The junior with the ledger continued his journey and the pens began to move again, but there was a curious air of listening in the room although no one turned or looked at Pitt.
“Do you by any chance recall who they were?” he asked.
“Not by chance, sir, by memory,” the clerk replied. “Mr. Stafford himself, Mr. Ignatius Livesey, Mr. Morley Sadler, Mr. Edgar Boothroyd and Mr. Granville Oswyn. Yes, that is correct. I believe Mr. Sadler has retired from the bench now, and I heard Mr. Boothroyd had moved to the Chancery division. Surely the case is no longer of any interest? As I recall, it was denied at appeal. There really were no grounds for opening up the matter again, none at all. Dear me, no. The trial was conducted with perfect propriety, and there was most certainly no new evidence.”
“You are speaking of the appeal?”
“Of course. What else?”
“I had heard that Mr. Stafford was still interested in the matter, and had interviewed several of the principal wit
nesses again in the last few days.”
Again the writing stopped and there was a prickly silence.
“Indeed? I had not heard that!” The clerk looked quite taken aback. “I cannot imagine what that would mean. However, it did not concern these chambers, Mr.—er … Mr. Pitt, you say? Quite so—Mr. Pitt. We prosecuted the case, we did not defend. That, as I recall, was Mr. Barton James, of Finnegan, James and Mulhare, of Fetter Lane.” He frowned. “Although it is most odd that Mr. Stafford should be enquiring in the matter. If indeed there is some new evidence come to light, I would have thought Mr. James should take it up—if it is of any importance?”
“Miss Macaulay, Godman’s sister, appealed personally to Mr. Stafford,” Pitt explained.
“Oh dear, yes indeed. A most tenacious young woman-most misguided.” The clerk shook his head. “Unfortunate. An actress person, I believe. Most unfortunate. Well, sir, what is it that we may do for you?”
“May I see Mr. Pryce, if he is available? He was at the theater yesterday evening, and Mr. Stafford also called upon him earlier in the day. He may be able to give us some information which will throw further light upon Mr. Stafford’s death.”

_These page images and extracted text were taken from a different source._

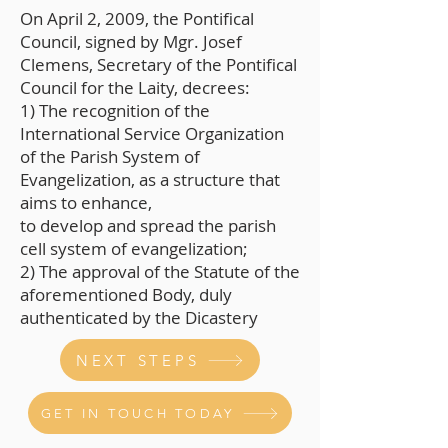
On April 2, 2009, the Pontifical
Council, signed by Mgr. Josef
Clemens, Secretary of the Pontifical
Council for the Laity, decrees:
1) The recognition of the
International Service Organization
of the Parish System of
Evangelization, as a structure that
aims to enhance,
to develop and spread the parish
cell system of evangelization;
2) The approval of the Statute of the
aforementioned Body, duly
authenticated by the Dicastery
NEXT STEPS
GET IN TOUCH TODAY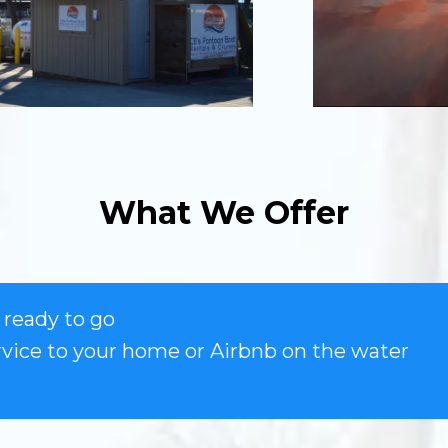
What We Offer
ready to go
rvice to your home or Airbnb on the water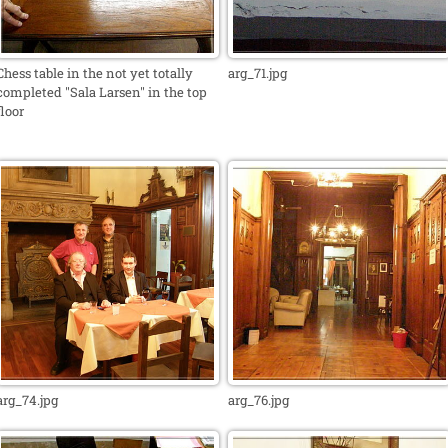
Chess table in the not yet totally
arg_71.jpg
completed "Sala Larsen" in the top
floor
arg_74.jpg
arg_76.jpg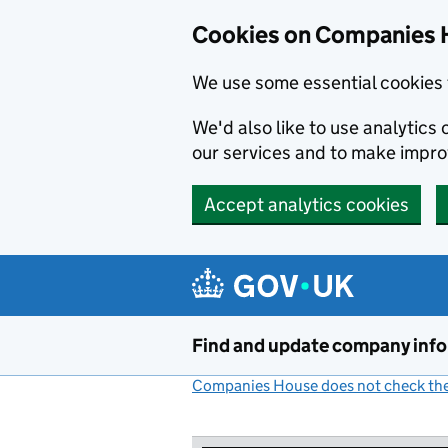
Cookies on Companies 
We use some essential cookies 
We'd also like to use analytic
our services and to make impr
Accept analytics cookies
Skip to main content
Find and update company inf
Companies House does not check the 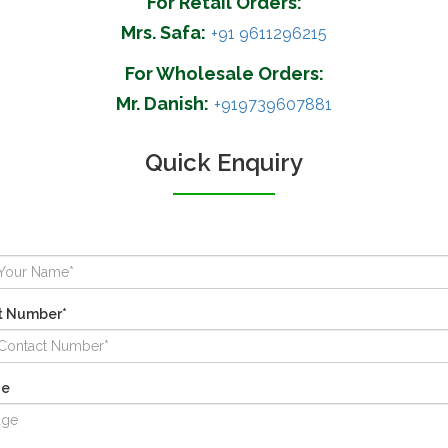
For Retail Orders:
Mrs. Safa:
+91 9611296215
For Wholesale Orders:
Mr. Danish:
+919739607881
Quick Enquiry
t Number*
ge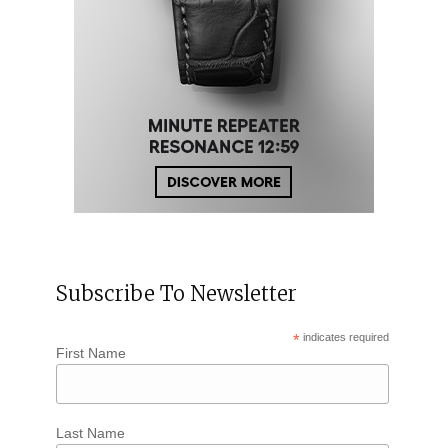
Subscribe To Newsletter
*
indicates required
First Name
Last Name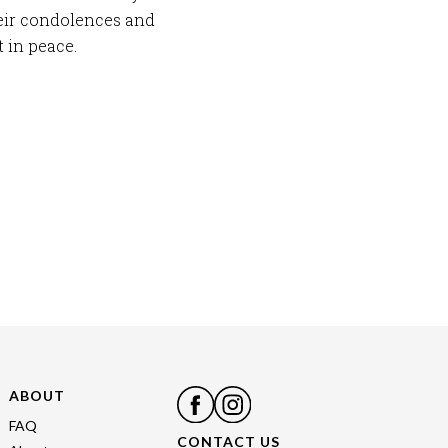
eir condolences and
 in peace.
ABOUT
FAQ
CONTACT US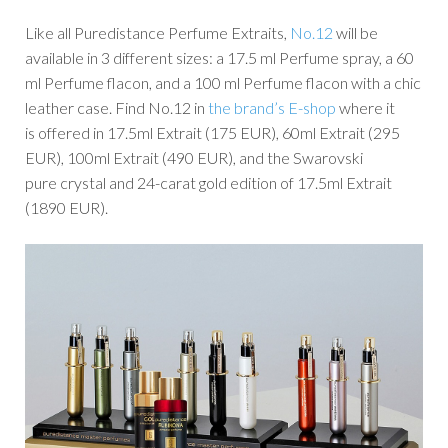
Like all Puredistance Perfume Extraits,
No.12
will be
available in 3 different sizes: a 17.5 ml Perfume spray, a 60
ml Perfume flacon, and a 100 ml Perfume flacon with a chic
leather case. Find No.12 in
the brand’s E-shop
where it
is offered in 17.5ml Extrait (175 EUR), 60ml Extrait (295
EUR), 100ml Extrait (490 EUR), and the Swarovski
pure crystal and 24-carat gold edition of 17.5ml Extrait
(1890 EUR).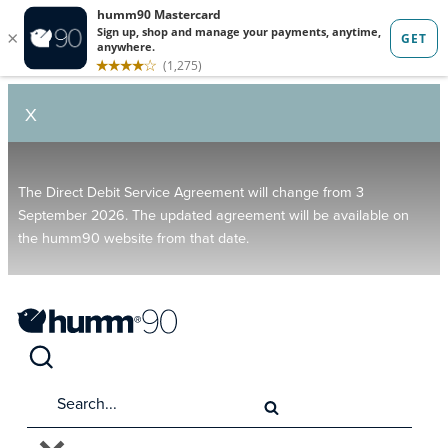
X
The Direct Debit Service Agreement will change from 3
September 2026. The updated agreement will be available on
the humm90 website from that date.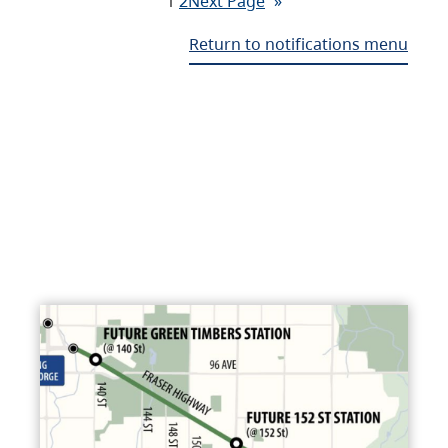
1
2
Next Page
»
Return to notifications menu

“Indeed. He was a personal friend of Mr. and Mrs. Stafford; possibly Mr. Stafford confided some concern for his health. He has a client with him at the moment, but I do not believe he will be long. If you care to take a seat, sir, I will inform him that you are here.” And with that he bowed very slightly, a stiff gesture, rather like a black crow that was about to peck and changed its mind. Pitt watched him walk away between the desks and files and high-backed stools where young men sat bent over books, scribbling industriously. Not one of them looked up as he passed.
It was over a quarter of an hour before the clerk returned to say that Mr. Pryce was free now, and conducted Pitt to his heavily ornate office, where carved oak chests and bookcases held a library of law books, and the mellow gleam of polished wood reflected the warmth of the fire. Two well-curtained windows looked out onto a small shaded courtyard. The single tree was already bright with autumn colors and the grass was sorely in need of clipping.